Here's my sample code:
import learning
examples =
[[6,180,12,'male'],[5.92,190,11,'male'],[5.58,170,12,'male'],[5,100,6,'female'],
[5.5,150,8,'female'],[5.42,130,7,'female'],[5.75,150,9,'female']]
ds = learning.DataSet(examples)
nnl = learning.NearestNeighborLearner(2)
nnl.train(ds)
print nnl.predict([5.1,105,6.3])
And I would expect it to print 'female'.
I believe the following fixes should work:
old learning.py, lines 217 - 231
else:
## Maintain a sorted list of (distance, example) pairs.
## For very large k, a PriorityQueue would be better
best = []
for e in examples:
d = self.distance(e, example)
if len(best) < k:
e.append((d, e))
elif d < best[-1][0]:
best[-1] = (d, e)
best.sort()
return mode([e[self.dataset.target] for (d, e) in best])
def distance(self, e1, e2):
return mean_boolean_error(e1, e2)
new learning.py:
else:
## Maintain a sorted list of (distance, example) pairs.
## For very large k, a PriorityQueue would be better
best = []
for e in self.dataset.examples:
d = self.distance(e, example)
if len(best) < self.k:
best.append((d, e))
elif d < best[-1][0]:
best[-1] = (d, e)
best.sort()
return mode([e[self.dataset.target] for (d, e) in best])
def distance(self, e1, e2):
return mean_error(e1, e2)
Specifically:
1) changed 'examples' to self.dataset.examples.
2) changed e.append((d,e)) to best.append((d, e))
3) and I could be wrong, but I believe you wanted mean_error, not
mean_boolean_error in your distance function.

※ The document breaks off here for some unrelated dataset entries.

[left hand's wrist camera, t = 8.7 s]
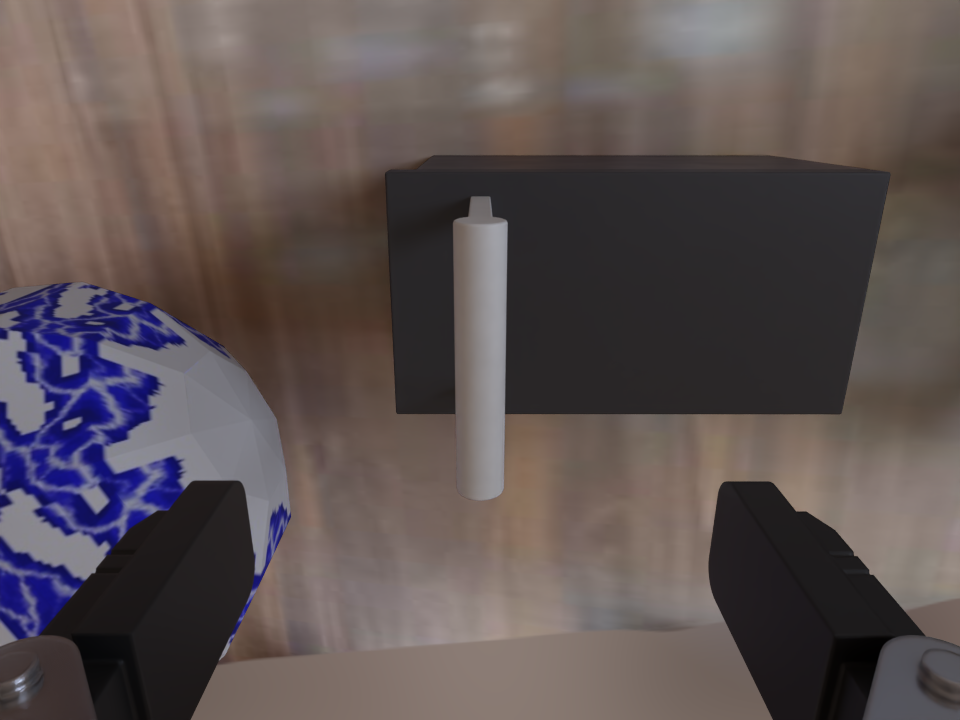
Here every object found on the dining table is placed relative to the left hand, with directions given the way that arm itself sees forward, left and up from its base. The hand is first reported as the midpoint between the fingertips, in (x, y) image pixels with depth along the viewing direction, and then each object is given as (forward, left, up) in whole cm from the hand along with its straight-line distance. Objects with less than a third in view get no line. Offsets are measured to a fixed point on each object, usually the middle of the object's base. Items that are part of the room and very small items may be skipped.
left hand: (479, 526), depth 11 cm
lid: (+6, -1, -16) cm, 17 cm away
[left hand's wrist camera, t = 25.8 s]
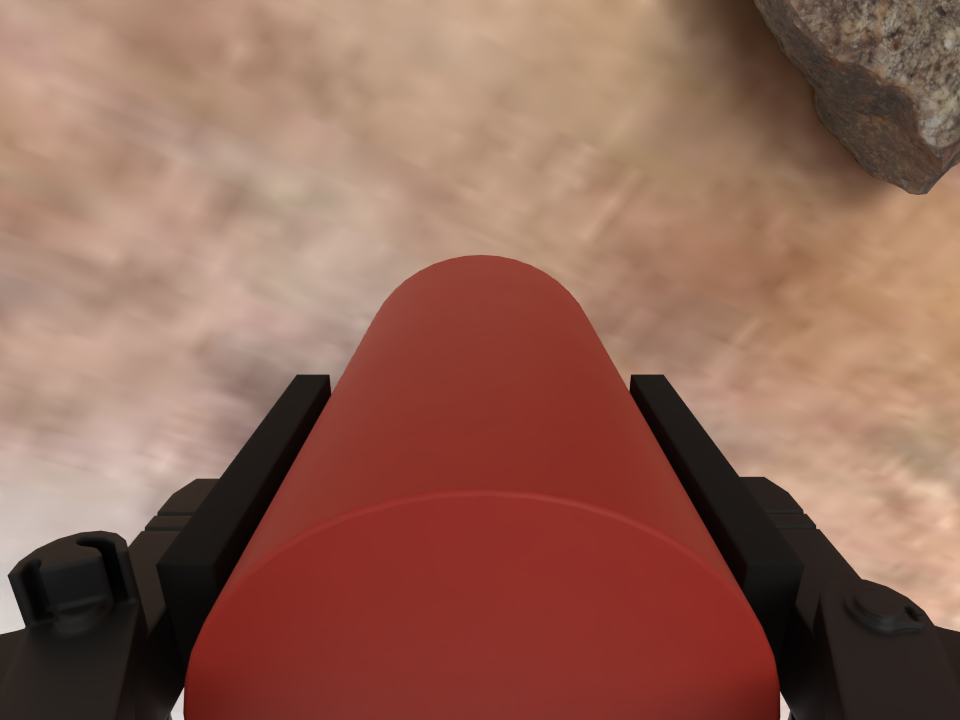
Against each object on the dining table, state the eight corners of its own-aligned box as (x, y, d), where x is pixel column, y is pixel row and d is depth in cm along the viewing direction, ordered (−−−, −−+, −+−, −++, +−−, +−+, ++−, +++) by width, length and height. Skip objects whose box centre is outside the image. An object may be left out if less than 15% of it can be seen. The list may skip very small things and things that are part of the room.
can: (373, 238, 17) (165, 449, 6) (621, 273, 17) (877, 535, 6) (356, 457, 19) (190, 898, 8) (572, 483, 19) (691, 939, 9)
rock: (837, 237, 30) (1031, 85, 27) (977, 293, 22) (1270, 87, 19) (667, -16, 25) (886, -231, 22) (770, -61, 17) (1127, -402, 14)
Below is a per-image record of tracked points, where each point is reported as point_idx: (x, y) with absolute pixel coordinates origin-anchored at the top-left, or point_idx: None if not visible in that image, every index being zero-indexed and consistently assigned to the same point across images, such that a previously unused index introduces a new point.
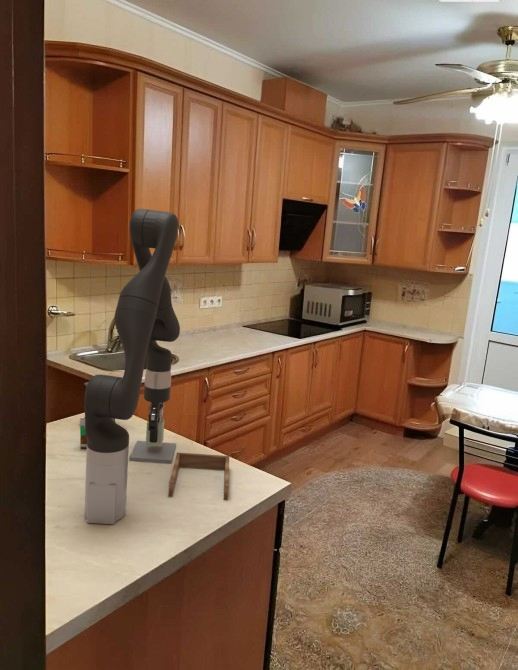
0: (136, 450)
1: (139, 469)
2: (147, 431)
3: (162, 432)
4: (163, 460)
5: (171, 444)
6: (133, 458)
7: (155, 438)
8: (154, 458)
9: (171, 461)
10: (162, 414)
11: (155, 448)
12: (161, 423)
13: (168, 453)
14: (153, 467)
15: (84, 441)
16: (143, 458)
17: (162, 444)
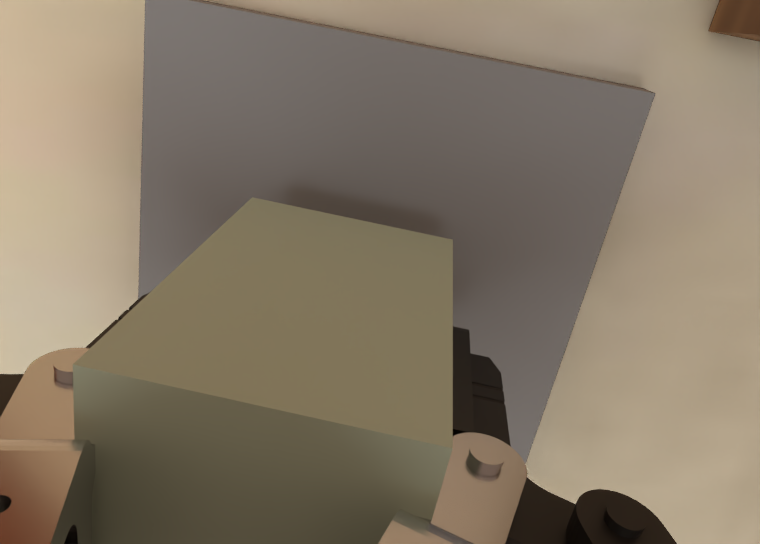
0: None
1: (711, 406)
2: None
3: (375, 303)
4: (618, 185)
5: (189, 58)
6: (525, 457)
7: (500, 387)
8: (574, 283)
9: (630, 86)
10: (51, 505)
11: None
12: (419, 465)
13: (454, 116)
14: (698, 284)
15: None
16: (551, 382)
17: (200, 169)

For the gender classification example, it seems to work great. Thanks!
Original issue reported on code.google.com by tblana...@gmail.com
on 19 Oct 2010 at 5:21
Google Code Exporter commented
[deleted comment]
Google Code Exporter commented
Whether to use mean_error or mean_boolean_error depends on the dataset, I
believe, and the code needs some larger change to be able to do either
generically. For now, mean_boolean_error at least never blows up. The rest of
this looks right -- thanks!
Original comment by wit...@gmail.com
on 15 Sep 2011 at 2:40
Google Code Exporter commented
This issue was closed by revision r71.
Original comment by wit...@gmail.com
on 15 Sep 2011 at 2:41
- Changed state: Fixed